## PROBLEMS TO SOLVE
- 1) In the editor's note on colon cancer, which cancer does the note say kills more people than colon cancer?
- 2) Rewrite the stretch of the editor's note on colon cancer from "Urge everyone you" through "for a colorectal exam.", changing "friends" to "neighbors".

## SELECTED EXCERPT
┌────────

Editor: On the day of American Thanksgiving 2003, my beloved "baby" sister, Theresa Goodlife (59 years old), succumbed to cancer. She first showed symptoms in the summer of 2000, was diagnosed as having colon cancer and underwent immediate surgery followed by chemotheraphy. But it was all too late.

Colon cancer is an especially insidious disease. In its earliest stages, when it is almost always curable, it presents no symptoms. By the time symptoms do occur, it is often too late – as in Theresa's case – to effect a cure. After lung cancer, colon cancer is the second highest cancer killer.

Urge everyone you know and value who is over 50 - yourself, your spouse, your parents, your children, your aunts and uncles and cousins, nephews and nieces, and friends – to arrange for a colorectal exam.

To be sure, a colonoscopy is mildly uncomfortable and, for many persons, more than a little embarrassing. In Vancouver, the Cancer Society has run commercials on television counselling everyone over 50 to have a colorectal exam. The commercial shows the bare backside of a person and, when the voice-over says, "Don't die of embarrassment," the buttocks, the "other" set of one's cheeks, blush red.

Please regard this short note as a needed "kick in the butt." It may turn out to be infinitely preferable to the alternative of cancer in that region.

The greatest gift you can make in memory of my dear sister is to prevent your, and your loved ones, dying a needless, gruesome death from colon cancer. This cancer is readily detectable and treatable in its early stages.

└────────

## DATA RECORDS
┌────────

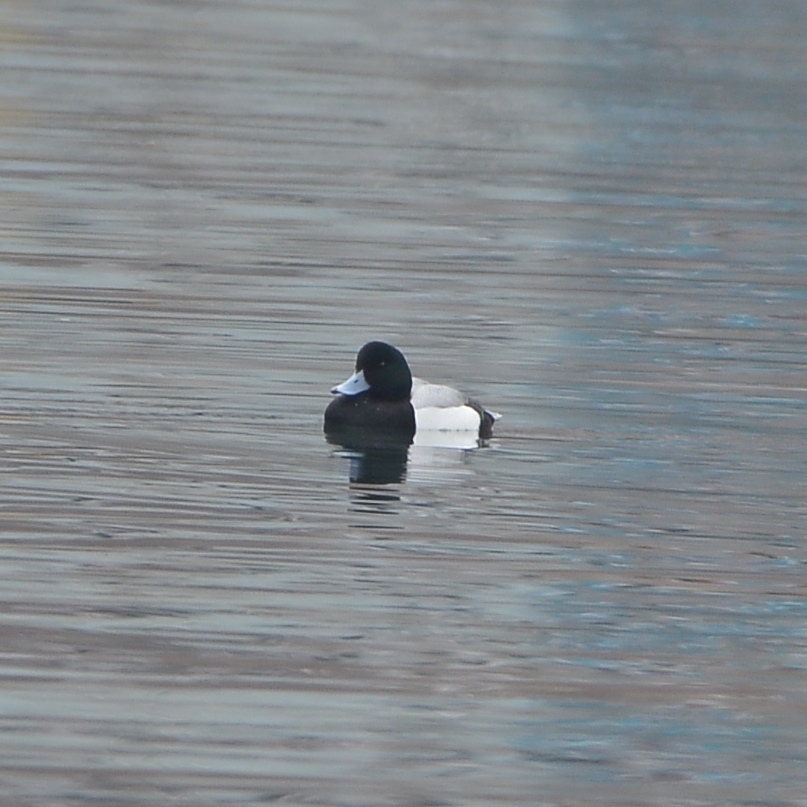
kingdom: Animalia
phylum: Chordata
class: Aves
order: Anseriformes
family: Anatidae
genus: Aythya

└────────

## OUTPUTS BY TASK
- 1) Lung cancer

- 2)
Urge everyone you know and value who is over 50 - yourself, your spouse, your parents, your children, your aunts and uncles and cousins, nephews and nieces, and neighbors – to arrange for a colorectal exam.